Preparing for a Laboratory Inspection

In the United States, the Centers for Medicare and Medicaid Services (CMS) regulates all human laboratory testing (except research and Department of Defense laboratories) to determine compliance and improve patient care. The agency’s Clinical Laboratory Improvement Amendments (CLIA) covers about 251,000 laboratory entities. In addition, the Department of Defense laboratories (in military facilities and Veterans Affairs hospitals) accept and adhere to the CLIA requirements.

Passed by Congress passed in 1988, CLIA established quality standards for all laboratory testing to ensure the accuracy, reliability and timeliness of patient test results.

Through the survey process, the CLIA program is designed to ensure quality laboratory testing. All laboratories issued a CLIA certificate and all CLIA-exempt laboratories must comply with the applicable inspection requirements.

CMS developed its outcome-oriented survey process to determine a laboratory’s regulatory compliance, but also to assist the lab in improving patient care. The universal inspection policy includes an initial inspection and a biennial recertification inspection.

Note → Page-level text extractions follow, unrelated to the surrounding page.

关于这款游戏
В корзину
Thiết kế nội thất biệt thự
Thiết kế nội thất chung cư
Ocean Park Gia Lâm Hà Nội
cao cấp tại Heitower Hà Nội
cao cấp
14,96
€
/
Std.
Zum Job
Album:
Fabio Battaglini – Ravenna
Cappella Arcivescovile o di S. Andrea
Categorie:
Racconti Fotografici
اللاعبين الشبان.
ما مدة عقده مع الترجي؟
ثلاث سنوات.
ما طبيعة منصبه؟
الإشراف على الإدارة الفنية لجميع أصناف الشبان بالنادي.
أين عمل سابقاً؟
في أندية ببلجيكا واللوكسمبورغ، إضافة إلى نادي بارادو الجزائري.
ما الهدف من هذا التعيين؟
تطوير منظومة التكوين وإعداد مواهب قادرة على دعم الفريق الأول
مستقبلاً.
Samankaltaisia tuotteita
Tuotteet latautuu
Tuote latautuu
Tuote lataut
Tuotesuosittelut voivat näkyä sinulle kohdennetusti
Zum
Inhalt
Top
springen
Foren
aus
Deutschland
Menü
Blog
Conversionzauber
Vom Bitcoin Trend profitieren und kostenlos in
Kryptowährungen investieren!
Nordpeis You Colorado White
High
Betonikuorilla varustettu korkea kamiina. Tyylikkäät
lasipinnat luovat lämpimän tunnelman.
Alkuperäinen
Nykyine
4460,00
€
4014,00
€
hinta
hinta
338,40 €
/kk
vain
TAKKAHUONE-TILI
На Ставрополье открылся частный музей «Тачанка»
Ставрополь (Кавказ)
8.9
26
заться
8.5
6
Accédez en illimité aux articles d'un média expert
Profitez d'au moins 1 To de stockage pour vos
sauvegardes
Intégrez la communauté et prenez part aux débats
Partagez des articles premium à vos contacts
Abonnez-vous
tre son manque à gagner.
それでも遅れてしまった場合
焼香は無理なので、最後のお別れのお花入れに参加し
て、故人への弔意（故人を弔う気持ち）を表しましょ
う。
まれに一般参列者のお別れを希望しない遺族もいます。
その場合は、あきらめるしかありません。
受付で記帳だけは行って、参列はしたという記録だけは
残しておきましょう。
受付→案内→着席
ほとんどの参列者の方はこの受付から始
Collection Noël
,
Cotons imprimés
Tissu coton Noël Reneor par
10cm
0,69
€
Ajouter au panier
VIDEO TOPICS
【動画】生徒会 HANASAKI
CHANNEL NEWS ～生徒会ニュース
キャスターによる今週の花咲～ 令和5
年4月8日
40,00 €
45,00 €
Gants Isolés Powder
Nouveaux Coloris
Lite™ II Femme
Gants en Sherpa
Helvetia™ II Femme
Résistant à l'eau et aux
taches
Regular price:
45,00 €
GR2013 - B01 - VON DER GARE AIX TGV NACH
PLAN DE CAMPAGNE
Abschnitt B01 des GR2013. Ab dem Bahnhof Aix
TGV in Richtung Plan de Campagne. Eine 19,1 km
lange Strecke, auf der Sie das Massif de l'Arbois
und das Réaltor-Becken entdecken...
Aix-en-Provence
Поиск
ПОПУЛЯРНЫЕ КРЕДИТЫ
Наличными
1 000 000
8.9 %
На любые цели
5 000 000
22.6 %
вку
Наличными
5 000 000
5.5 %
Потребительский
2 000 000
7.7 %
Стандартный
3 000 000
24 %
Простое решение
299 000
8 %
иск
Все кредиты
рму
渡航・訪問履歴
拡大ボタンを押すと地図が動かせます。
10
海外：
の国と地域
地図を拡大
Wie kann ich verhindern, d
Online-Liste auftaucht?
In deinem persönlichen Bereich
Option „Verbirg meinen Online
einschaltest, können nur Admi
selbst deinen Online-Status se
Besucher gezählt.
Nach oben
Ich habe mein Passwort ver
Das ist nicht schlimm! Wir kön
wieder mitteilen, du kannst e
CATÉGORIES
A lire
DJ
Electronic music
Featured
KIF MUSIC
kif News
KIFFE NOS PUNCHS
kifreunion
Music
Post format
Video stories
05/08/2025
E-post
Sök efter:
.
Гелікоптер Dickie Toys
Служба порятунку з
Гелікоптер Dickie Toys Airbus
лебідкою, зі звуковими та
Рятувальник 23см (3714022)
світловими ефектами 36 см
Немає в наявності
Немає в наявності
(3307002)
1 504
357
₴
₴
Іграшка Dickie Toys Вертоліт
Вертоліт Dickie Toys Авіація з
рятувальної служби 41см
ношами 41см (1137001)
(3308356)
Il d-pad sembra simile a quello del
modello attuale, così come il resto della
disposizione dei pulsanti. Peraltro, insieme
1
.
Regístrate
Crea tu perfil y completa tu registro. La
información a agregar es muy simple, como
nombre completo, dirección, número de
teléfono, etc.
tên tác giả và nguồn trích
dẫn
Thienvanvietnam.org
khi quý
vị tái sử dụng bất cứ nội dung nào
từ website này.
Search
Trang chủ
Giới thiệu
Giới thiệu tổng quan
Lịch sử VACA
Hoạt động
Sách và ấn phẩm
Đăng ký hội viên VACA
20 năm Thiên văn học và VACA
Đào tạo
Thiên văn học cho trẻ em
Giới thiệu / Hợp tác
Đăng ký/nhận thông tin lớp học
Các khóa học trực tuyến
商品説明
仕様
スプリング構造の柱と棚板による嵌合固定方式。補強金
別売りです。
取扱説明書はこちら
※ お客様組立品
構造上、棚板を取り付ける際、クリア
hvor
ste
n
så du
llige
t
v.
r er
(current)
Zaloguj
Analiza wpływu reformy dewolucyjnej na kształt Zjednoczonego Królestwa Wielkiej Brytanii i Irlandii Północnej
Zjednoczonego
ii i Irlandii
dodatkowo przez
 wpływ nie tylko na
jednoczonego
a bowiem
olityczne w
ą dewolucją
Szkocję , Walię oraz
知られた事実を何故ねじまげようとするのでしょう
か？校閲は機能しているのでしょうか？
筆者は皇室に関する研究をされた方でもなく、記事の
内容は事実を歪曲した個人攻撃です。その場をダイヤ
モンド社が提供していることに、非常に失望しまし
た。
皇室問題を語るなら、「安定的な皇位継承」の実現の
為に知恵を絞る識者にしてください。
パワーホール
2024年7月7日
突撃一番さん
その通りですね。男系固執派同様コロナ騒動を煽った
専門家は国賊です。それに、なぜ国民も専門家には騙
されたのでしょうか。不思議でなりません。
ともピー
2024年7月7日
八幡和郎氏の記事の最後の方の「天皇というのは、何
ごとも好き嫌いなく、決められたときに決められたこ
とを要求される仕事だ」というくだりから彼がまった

Laboratories issued a registration certificate are required to allow an initial inspection to assess the laboratory’s regulation compliance before issuance of a certificate of compliance. These inspections may occur any time during the laboratory’s hours of operation and may include review of PPM testing. Subsequent inspections may be conducted by CMS or its representatives on a biennial basis or as deemed necessary to ensure compliance.

Compliance history often dictates the occurrence of subsequent inspections. Laboratories demonstrating CLIA compliance (based on type and number of deficiencies cited previously, proficiency testing performance, and number and types of complaints lodged) may be invited to submit a self-survey document. The option to fill out an Alternative Quality Assessment Survey (AQAS) is available every other survey cycle (a two-year period).

The basis for good quality patient care serves as a foundation for performing well on inspections. In other words, laboratories that pay particular attention to doing what needs to be done and documenting accordingly will be handily prepared for an inspection.

“I stress attention to day-to-day requirements, both in performing bench activities and documenting actions taken, to ensure that these activities meet quality expectations,” said William Castellani, MD, FCAP, is a retired clinical pathologist and professor of pathology, Penn State Milton S Hershey Medical Center in Hershey, Penn. He serves on the College of American Pathologists (CAP) Commission on Laboratory Accreditation as Inter-Region Commissioner and is a member of the Council on Accreditation.

Laboratories ought to take care in ensuring standard operating processes (SOPs) match the actual activities/processes in the laboratory, advised Castellani. It’s also important to follow the accepted/required processes with attention to detail, such as implementing new methods in an appropriate order, delegating responsibility effectively and assessing competency as required.

When laboratories take these steps, they are essentially prepared for an on-site inspection at any time. “If you ensure that all processes are in order, then constant preparedness follows naturally,” Castellani shared.

According to Castellani, being prepared also includes having a succession or coverage plan in place so that if one person is not available to do his assigned activities (especially in the quality system), then someone else is available to step in.

“Ideally, a person will step in seamlessly, but at the very least, he should have an awareness of what tasks needs to be covered,” Castellani explained.

Castellani recommends a few basic tenets to make sure all lab employees understand what the inspection entails and are prepared at all times. He believes it’s crucial to engrain the following in employees:

1. Know what your job entails and execute it,
2. Don’t be afraid to ask questions/double-check by looking things up, and
3. Become comfortable with people looking over your shoulder.

According to Castellani, the most important aspects of inspection preparedness are the CLIA mandated bench competency, director sign-off on new procedures and ensuring that SOPs are correct and followed.

Rebecca Mayer Knutsen is on staff with ADVANCE.